Days after Heinz Kraft announced plans to close the Oscar Mayer plant in Madison, an expected loss of about 1,000 jobs, state Assembly Democrats held a news conference to argue lawmakers should focus on job creation.
The news conference came before a session of the state Assembly called by majority Republicans to consider election and campaign finance issues. Democrats said the focus, given the bad news from Oscar Mayer and several other major employers, should be on the economy and jobs.
"We are on pace to double layoffs since 2014," declared Assistant Minority Leader Katrina Shankland (D-Stevens Point.)
"This is the governor's worst year of his administration in terms of layoffs," she continued. "We're well over 10,000 layoffs and the people of Wisconsin are crying out for action."
When we asked Shankland’s office for backup, an aide said Shankland was using state Department of Workforce Development data on notices of plant closings and mass layoffs.
Shankland aide Annika Petty noted the "list does not yet include the layoffs announced in early November by Oscar Mayer."
Unpacking the numbers
For 2014, the state received layoff warning notices that covered 7,239 jobs. As of Nov. 2, 2015, the tally for this year was 11,057.
So if you add in the Oscar Mayer layoff,that would bring it to about 12,050.
That’s not quite double, but two months of data remained at the time Shankland made her claim and the numbers from earlier months suggest her claim is generally on target.
But the layoff number are nowhere near as solid as Shankland suggests.
Here is how the system works:
In Wisconsin, businesses are required to file warning notices with the state when they anticipate ending employment for more than 50 workers. Wisconsin’s law is more strict than federal law, which sets the threshold at more than 100 workers.
But some layoffs never trigger a notice, because they don’t reach the 50 person threshold. And the notices don’t always mean lost jobs. When a company changes hands, the old firm is required to file a notice, even if all the workers will retain their jobs with the new firm.
In some cases, layoffs take place immediately. In other cases -- such as with Oscar Mayer -- the plant closing is expected months later. In still others, they never take place.
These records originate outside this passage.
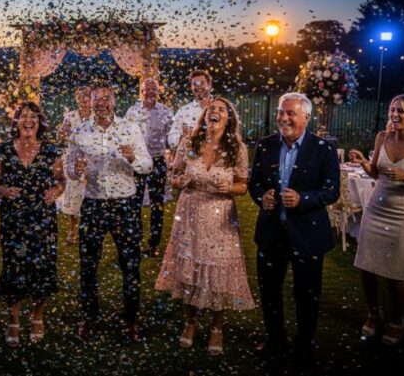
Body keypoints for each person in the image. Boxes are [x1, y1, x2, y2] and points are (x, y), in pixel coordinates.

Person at [155, 97, 255, 356]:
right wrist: (180, 181)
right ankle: (190, 322)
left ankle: (216, 328)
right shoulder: (190, 143)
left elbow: (243, 185)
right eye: (211, 109)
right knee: (189, 268)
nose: (215, 112)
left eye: (221, 110)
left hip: (221, 217)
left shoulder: (237, 149)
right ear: (204, 116)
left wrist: (230, 187)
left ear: (229, 118)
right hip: (190, 213)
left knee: (217, 271)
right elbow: (174, 176)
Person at [248, 92, 340, 373]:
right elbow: (254, 184)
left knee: (307, 293)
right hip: (271, 233)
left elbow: (331, 191)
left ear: (306, 118)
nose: (284, 118)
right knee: (270, 290)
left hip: (308, 235)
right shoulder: (265, 145)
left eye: (290, 113)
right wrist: (262, 196)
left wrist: (304, 199)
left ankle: (304, 345)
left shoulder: (323, 148)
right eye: (281, 112)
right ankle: (276, 339)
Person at [350, 94, 404, 346]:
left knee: (396, 272)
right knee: (367, 266)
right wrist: (364, 162)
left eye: (401, 111)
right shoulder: (383, 137)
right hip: (376, 210)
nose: (395, 115)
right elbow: (376, 172)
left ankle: (398, 320)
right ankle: (373, 314)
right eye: (392, 109)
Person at [67, 83, 152, 342]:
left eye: (106, 98)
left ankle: (130, 319)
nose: (101, 102)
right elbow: (70, 168)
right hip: (93, 205)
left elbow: (147, 165)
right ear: (89, 102)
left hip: (124, 205)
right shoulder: (80, 131)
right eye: (96, 98)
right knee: (88, 265)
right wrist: (76, 168)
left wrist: (131, 158)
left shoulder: (130, 128)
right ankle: (88, 317)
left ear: (114, 102)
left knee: (130, 265)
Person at [0, 101, 64, 346]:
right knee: (15, 265)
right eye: (24, 116)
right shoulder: (3, 150)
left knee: (43, 265)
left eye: (34, 116)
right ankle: (13, 318)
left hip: (43, 217)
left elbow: (61, 180)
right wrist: (2, 191)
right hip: (14, 218)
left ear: (40, 122)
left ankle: (38, 316)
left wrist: (56, 190)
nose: (29, 120)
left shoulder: (51, 150)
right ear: (16, 121)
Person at [126, 78, 173, 258]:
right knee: (134, 202)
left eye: (154, 89)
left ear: (158, 91)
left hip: (157, 161)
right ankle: (135, 242)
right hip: (137, 162)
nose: (150, 92)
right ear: (141, 91)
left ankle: (154, 244)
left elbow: (173, 136)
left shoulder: (166, 112)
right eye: (147, 89)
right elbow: (125, 133)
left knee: (156, 204)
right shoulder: (132, 111)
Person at [57, 86, 92, 245]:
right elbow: (61, 135)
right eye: (79, 96)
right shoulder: (70, 116)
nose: (82, 99)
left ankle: (90, 229)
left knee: (91, 194)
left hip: (92, 159)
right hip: (73, 160)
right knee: (74, 194)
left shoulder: (95, 116)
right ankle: (72, 230)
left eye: (85, 95)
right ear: (75, 98)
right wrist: (63, 134)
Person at [167, 69, 213, 150]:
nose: (198, 86)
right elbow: (171, 138)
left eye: (202, 83)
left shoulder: (221, 108)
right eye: (195, 84)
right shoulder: (183, 111)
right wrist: (184, 138)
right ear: (191, 87)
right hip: (190, 158)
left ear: (209, 85)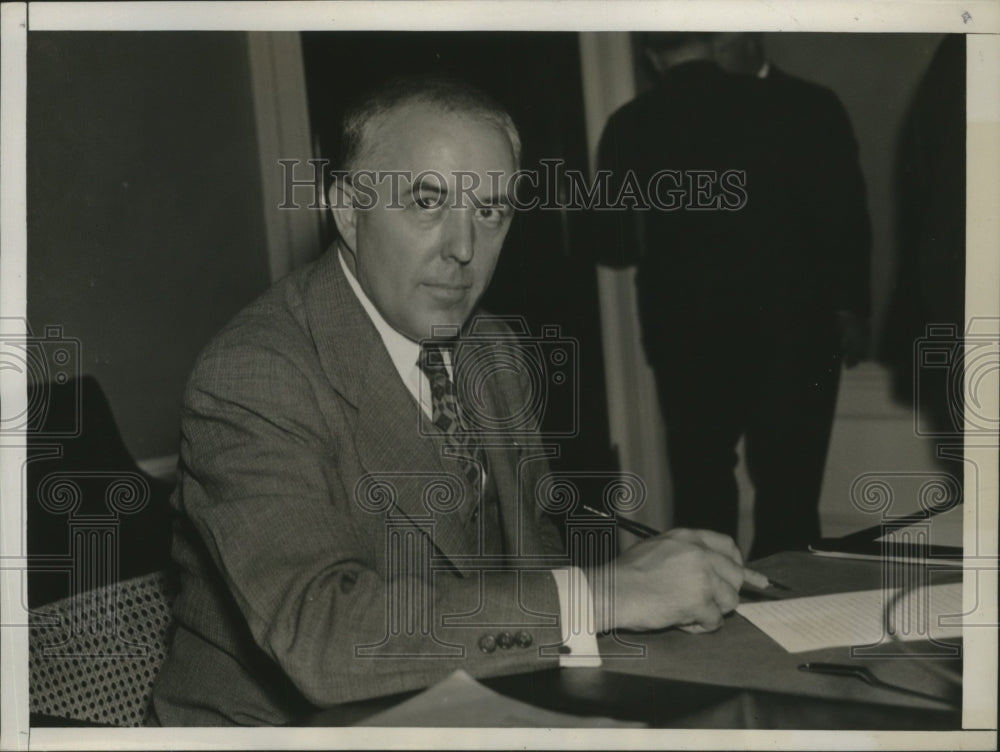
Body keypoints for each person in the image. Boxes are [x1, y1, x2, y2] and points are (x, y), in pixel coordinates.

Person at [149, 74, 763, 726]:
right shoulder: (252, 375)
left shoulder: (490, 349)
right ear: (348, 211)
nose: (465, 249)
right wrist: (607, 595)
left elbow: (534, 559)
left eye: (491, 211)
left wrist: (644, 594)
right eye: (428, 202)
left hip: (462, 707)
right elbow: (324, 636)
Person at [594, 33, 871, 559]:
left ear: (652, 57)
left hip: (686, 337)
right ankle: (790, 620)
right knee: (790, 497)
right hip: (795, 333)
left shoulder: (630, 124)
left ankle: (707, 621)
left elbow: (613, 246)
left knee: (701, 495)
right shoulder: (796, 106)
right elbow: (844, 221)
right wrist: (850, 306)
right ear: (712, 43)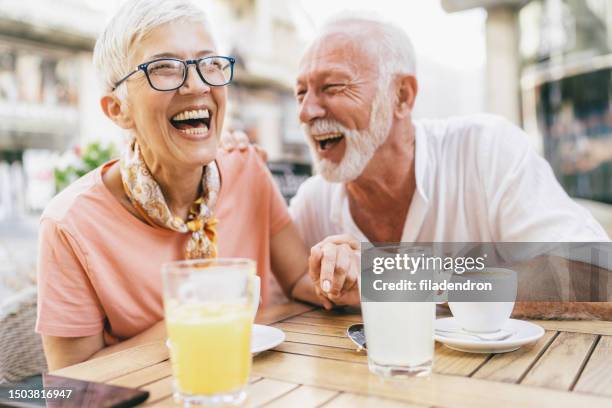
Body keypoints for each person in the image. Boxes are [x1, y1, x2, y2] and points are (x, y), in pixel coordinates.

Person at [227, 15, 611, 317]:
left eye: (332, 87)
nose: (307, 112)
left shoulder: (486, 149)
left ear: (402, 96)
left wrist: (397, 280)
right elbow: (271, 300)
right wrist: (225, 170)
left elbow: (596, 275)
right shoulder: (313, 201)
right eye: (300, 93)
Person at [35, 0, 321, 371]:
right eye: (165, 68)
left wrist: (348, 275)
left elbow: (301, 278)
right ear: (116, 109)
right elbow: (73, 381)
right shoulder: (69, 225)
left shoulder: (247, 170)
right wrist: (201, 315)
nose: (197, 84)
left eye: (209, 63)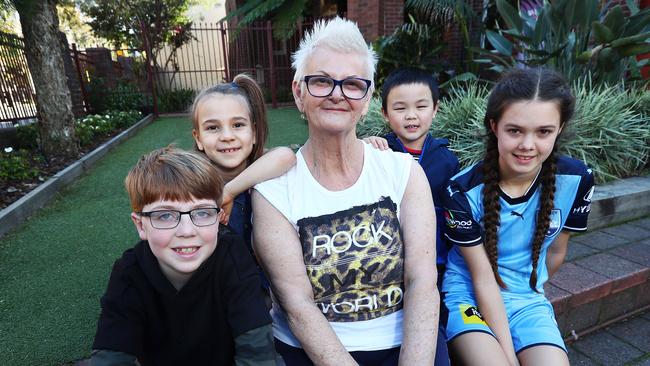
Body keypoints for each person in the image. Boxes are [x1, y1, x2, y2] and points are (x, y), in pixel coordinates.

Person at [252, 17, 441, 365]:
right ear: (299, 92)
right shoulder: (273, 192)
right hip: (312, 352)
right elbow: (298, 305)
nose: (338, 94)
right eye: (322, 81)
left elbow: (422, 281)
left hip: (406, 344)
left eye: (353, 84)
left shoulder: (403, 172)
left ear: (367, 98)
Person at [440, 68, 594, 366]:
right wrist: (509, 356)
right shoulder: (460, 191)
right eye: (515, 130)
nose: (527, 144)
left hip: (526, 300)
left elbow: (557, 252)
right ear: (494, 126)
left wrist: (529, 287)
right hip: (468, 294)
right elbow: (483, 279)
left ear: (560, 129)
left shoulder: (577, 179)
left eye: (543, 132)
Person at [91, 147, 276, 366]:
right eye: (166, 215)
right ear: (141, 225)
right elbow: (111, 355)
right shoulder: (129, 273)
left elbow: (257, 353)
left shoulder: (232, 257)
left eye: (202, 212)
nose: (187, 231)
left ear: (219, 218)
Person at [190, 73, 296, 254]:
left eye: (238, 125)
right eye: (213, 128)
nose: (227, 136)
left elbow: (286, 156)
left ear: (254, 132)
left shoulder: (262, 166)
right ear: (198, 138)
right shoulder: (192, 183)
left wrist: (229, 192)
So the numbers don’t represent actual layoffs. As such, experts say they are a lousy tool for assessing the state’s economy.
That’s what we found when we rated a July 2015 claim from the liberal group American Bridge 21st Century, which said Wisconsin’s economy had "tanked" under Walker and "so far in 2015 over 6,685 people have been laid off, already more than in all of 2014."
We rated the claim False.
Shankland’s claim is somewhat different, in that she does not directly cite the number as evidence of the state’s economy tanking. But she did make it at a news conference that asserted more action is needed on jobs due to poor economic performance.
Experts such as Brian Jacobsen, an economist at Wells Fargo and a professor at Wisconsin Lutheran College, say a far better indicator of the employment picture -- but one that’s not without it’s own flaws -- is the monthly jobs report.
Those numbers show that as of October 2015, the state added an estimated 30,300 jobs in 2015. That includes a preliminary estimate of 15,100 private sector jobs added in October alone. The number is preliminary and subject to change.
But the important point is this: Those figures are the net result of all changes, including layoffs and jobs added, not just one side of the coin.
Shankland said Wisconsin "is on pace to double the number of layoffs this year."
She cited layoff notices received by the state. But those aren’t actual layoffs. And while she’s about right on the number of notices received, she’s wrong to suggest that the employment numbers are headed downward this year.
In the time frame she cited the state’s added about 30,300 jobs. We rate the claim False.